Recast every text line in the data below as a JSON list of strings, one string per line, skipping blank lines and leaving out the pictures.
--- Records shown ---
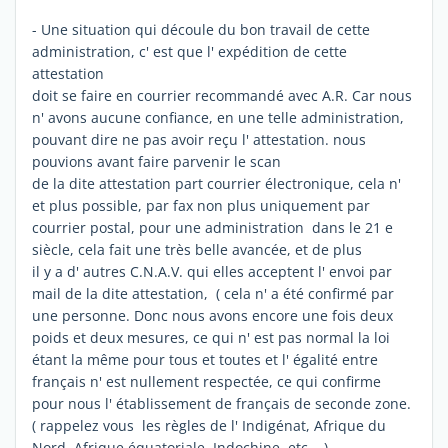
- Une situation qui découle du bon travail de cette
administration, c' est que l' expédition de cette
attestation
doit se faire en courrier recommandé avec A.R. Car nous
n' avons aucune confiance, en une telle administration,
pouvant dire ne pas avoir reçu l' attestation. nous
pouvions avant faire parvenir le scan
de la dite attestation part courrier électronique, cela n'
et plus possible, par fax non plus uniquement par
courrier postal, pour une administration dans le 21 e
siècle, cela fait une très belle avancée, et de plus
il y a d' autres C.N.A.V. qui elles acceptent l' envoi par
mail de la dite attestation, ( cela n' a été confirmé par
une personne. Donc nous avons encore une fois deux
poids et deux mesures, ce qui n' est pas normal la loi
étant la même pour tous et toutes et l' égalité entre
français n' est nullement respectée, ce qui confirme
pour nous l' établissement de français de seconde zone.
( rappelez vous les règles de l' Indigénat, Afrique du
Nord, Afrique équatoriale, Indochine, etc... )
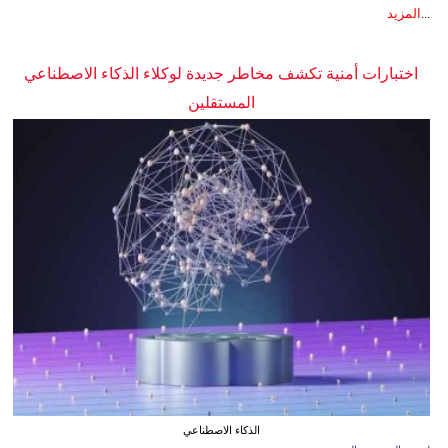
...
المزيد
اختبارات أمنية تكشف مخاطر جديدة لوكلاء الذكاء الاصطناعي
المستقلين
الذكاء الاصطناعي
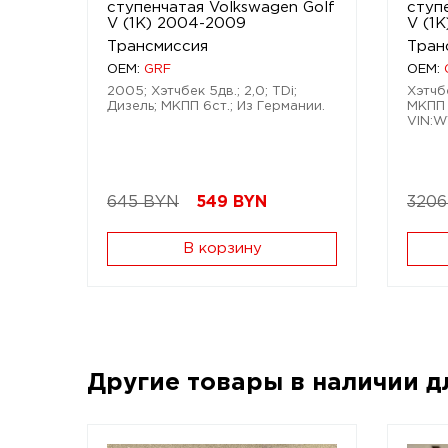
ступенчатая Volkswagen Golf
ступ
V (1K) 2004-2009
V (1
Трансмиссия
Тран
OEM:
GRF
OEM:
2005; Хэтчбек 5дв.; 2,0; TDi;
Хэтчбе
Дизель; МКПП 6ст.; Из Германии.
МКПП 
VIN:
645 BYN
549
BYN
3206
В корзину
Другие товары в наличии 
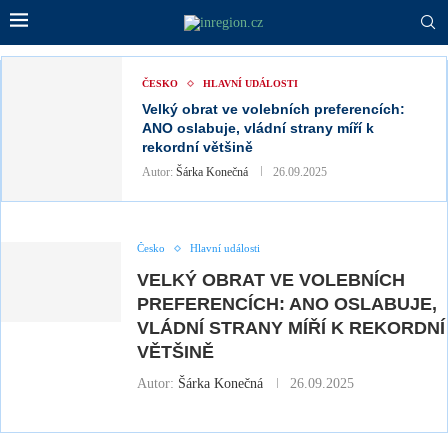
ČESKO
HLAVNÍ UDÁLOSTI
Velký obrat ve volebních preferencích:
ANO oslabuje, vládní strany míří k
rekordní většině
Autor:
Šárka Konečná
26.09.2025
Česko
Hlavní události
VELKÝ OBRAT VE VOLEBNÍCH
PREFERENCÍCH: ANO OSLABUJE,
VLÁDNÍ STRANY MÍŘÍ K REKORDNÍ
VĚTŠINĚ
Autor:
Šárka Konečná
26.09.2025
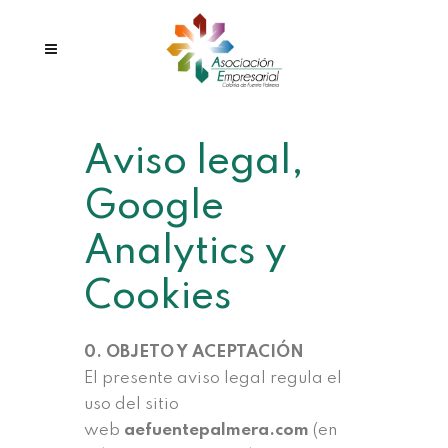
Aviso legal,
Google
Analytics y
Cookies
0. OBJETO Y ACEPTACIÓN
El presente aviso legal regula el
uso del sitio
web
aefuentepalmera.com
(en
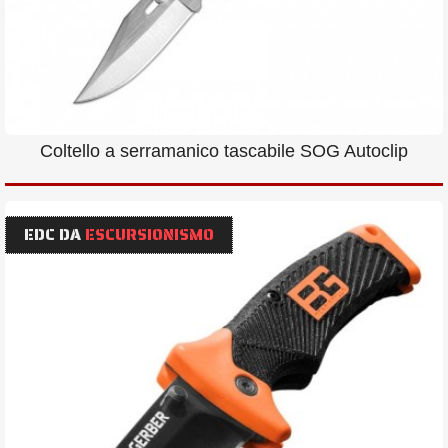
Coltello a serramanico tascabile SOG Autoclip
EDC DA
ESCURSIONISMO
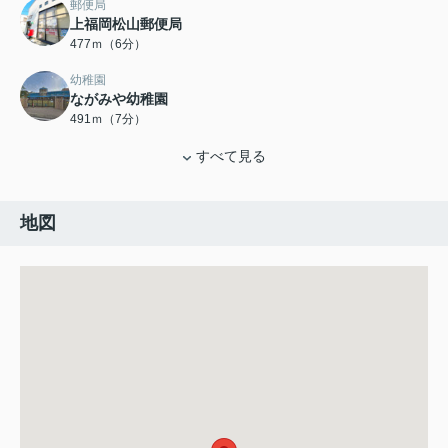
郵便局
上福岡松山郵便局
477ｍ（6分）
幼稚園
ながみや幼稚園
491ｍ（7分）
すべて見る
地図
---
Response to this exercise:
[
  "- Une situation qui découle du bon travail de cette",
  "administration, c' est que l' expédition de cette",
  "attestation",
  "doit se faire en courrier recommandé avec A.R. Car nous",
  "n' avons aucune confiance, en une telle administration,",
  "pouvant dire ne pas avoir reçu l' attestation. nous",
  "pouvions avant faire parvenir le scan",
  "de la dite attestation part courrier électronique, cela n'",
  "et plus possible, par fax non plus uniquement par",
  "courrier postal, pour une administration dans le 21 e",
  "siècle, cela fait une très belle avancée, et de plus",
  "il y a d' autres C.N.A.V. qui elles acceptent l' envoi par",
  "mail de la dite attestation, ( cela n' a été confirmé par",
  "une personne. Donc nous avons encore une fois deux",
  "poids et deux mesures, ce qui n' est pas normal la loi",
  "étant la même pour tous et toutes et l' égalité entre",
  "français n' est nullement respectée, ce qui confirme",
  "pour nous l' établissement de français de seconde zone.",
  "( rappelez vous les règles de l' Indigénat, Afrique du",
  "Nord, Afrique équatoriale, Indochine, etc... )",
  "...",
  "المزيد",
  "اختبارات أمنية تكشف مخاطر جديدة لوكلاء الذكاء الاصطناعي",
  "المستقلين",
  "الذكاء الاصطناعي",
  "ступенчатая Volkswagen Golf",
  "ступ",
  "V (1K) 2004-2009",
  "V (1",
  "Трансмиссия",
  "Тран",
  "OEM:",
  "GRF",
  "OEM:",
  "2005; Хэтчбек 5дв.; 2,0; TDi;",
  "Хэтчбе",
  "Дизель; МКПП 6ст.; Из Германии.",
  "МКПП ",
  "VIN:",
  "645 BYN",
  "549",
  "BYN",
  "3206",
  "В корзину",
  "Другие товары в наличии ",
  "ČESKO",
  "HLAVNÍ UDÁLOSTI",
  "Velký obrat ve volebních preferencích:",
  "ANO oslabuje, vládní strany míří k",
  "rekordní většině",
  "Autor:",
  "Šárka Konečná",
  "26.09.2025",
  "Česko",
  "Hlavní události",
  "VELKÝ OBRAT VE VOLEBNÍCH",
  "PREFERENCÍCH: ANO OSLABUJE,",
  "VLÁDNÍ STRANY MÍŘÍ K REKORDNÍ",
  "VĚTŠINĚ",
  "Autor:",
  "Šárka Konečná",
  "26.09.2025",
  "Aviso legal,",
  "Google",
  "Analytics y",
  "Cookies",
  "0. OBJETO Y ACEPTACIÓN",
  "El presente aviso legal regula el",
  "uso del sitio",
  "web",
  "aefuentepalmera.com",
  "(en",
  "Coltello a serramanico tascabile SOG Autoclip",
  "EDC DA",
  "ESCURSIONISMO",
  "郵便局",
  "上福岡松山郵便局",
  "477ｍ（6分）",
  "幼稚園",
  "ながみや幼稚園",
  "491ｍ（7分）",
  "すべて見る",
  "地図"
]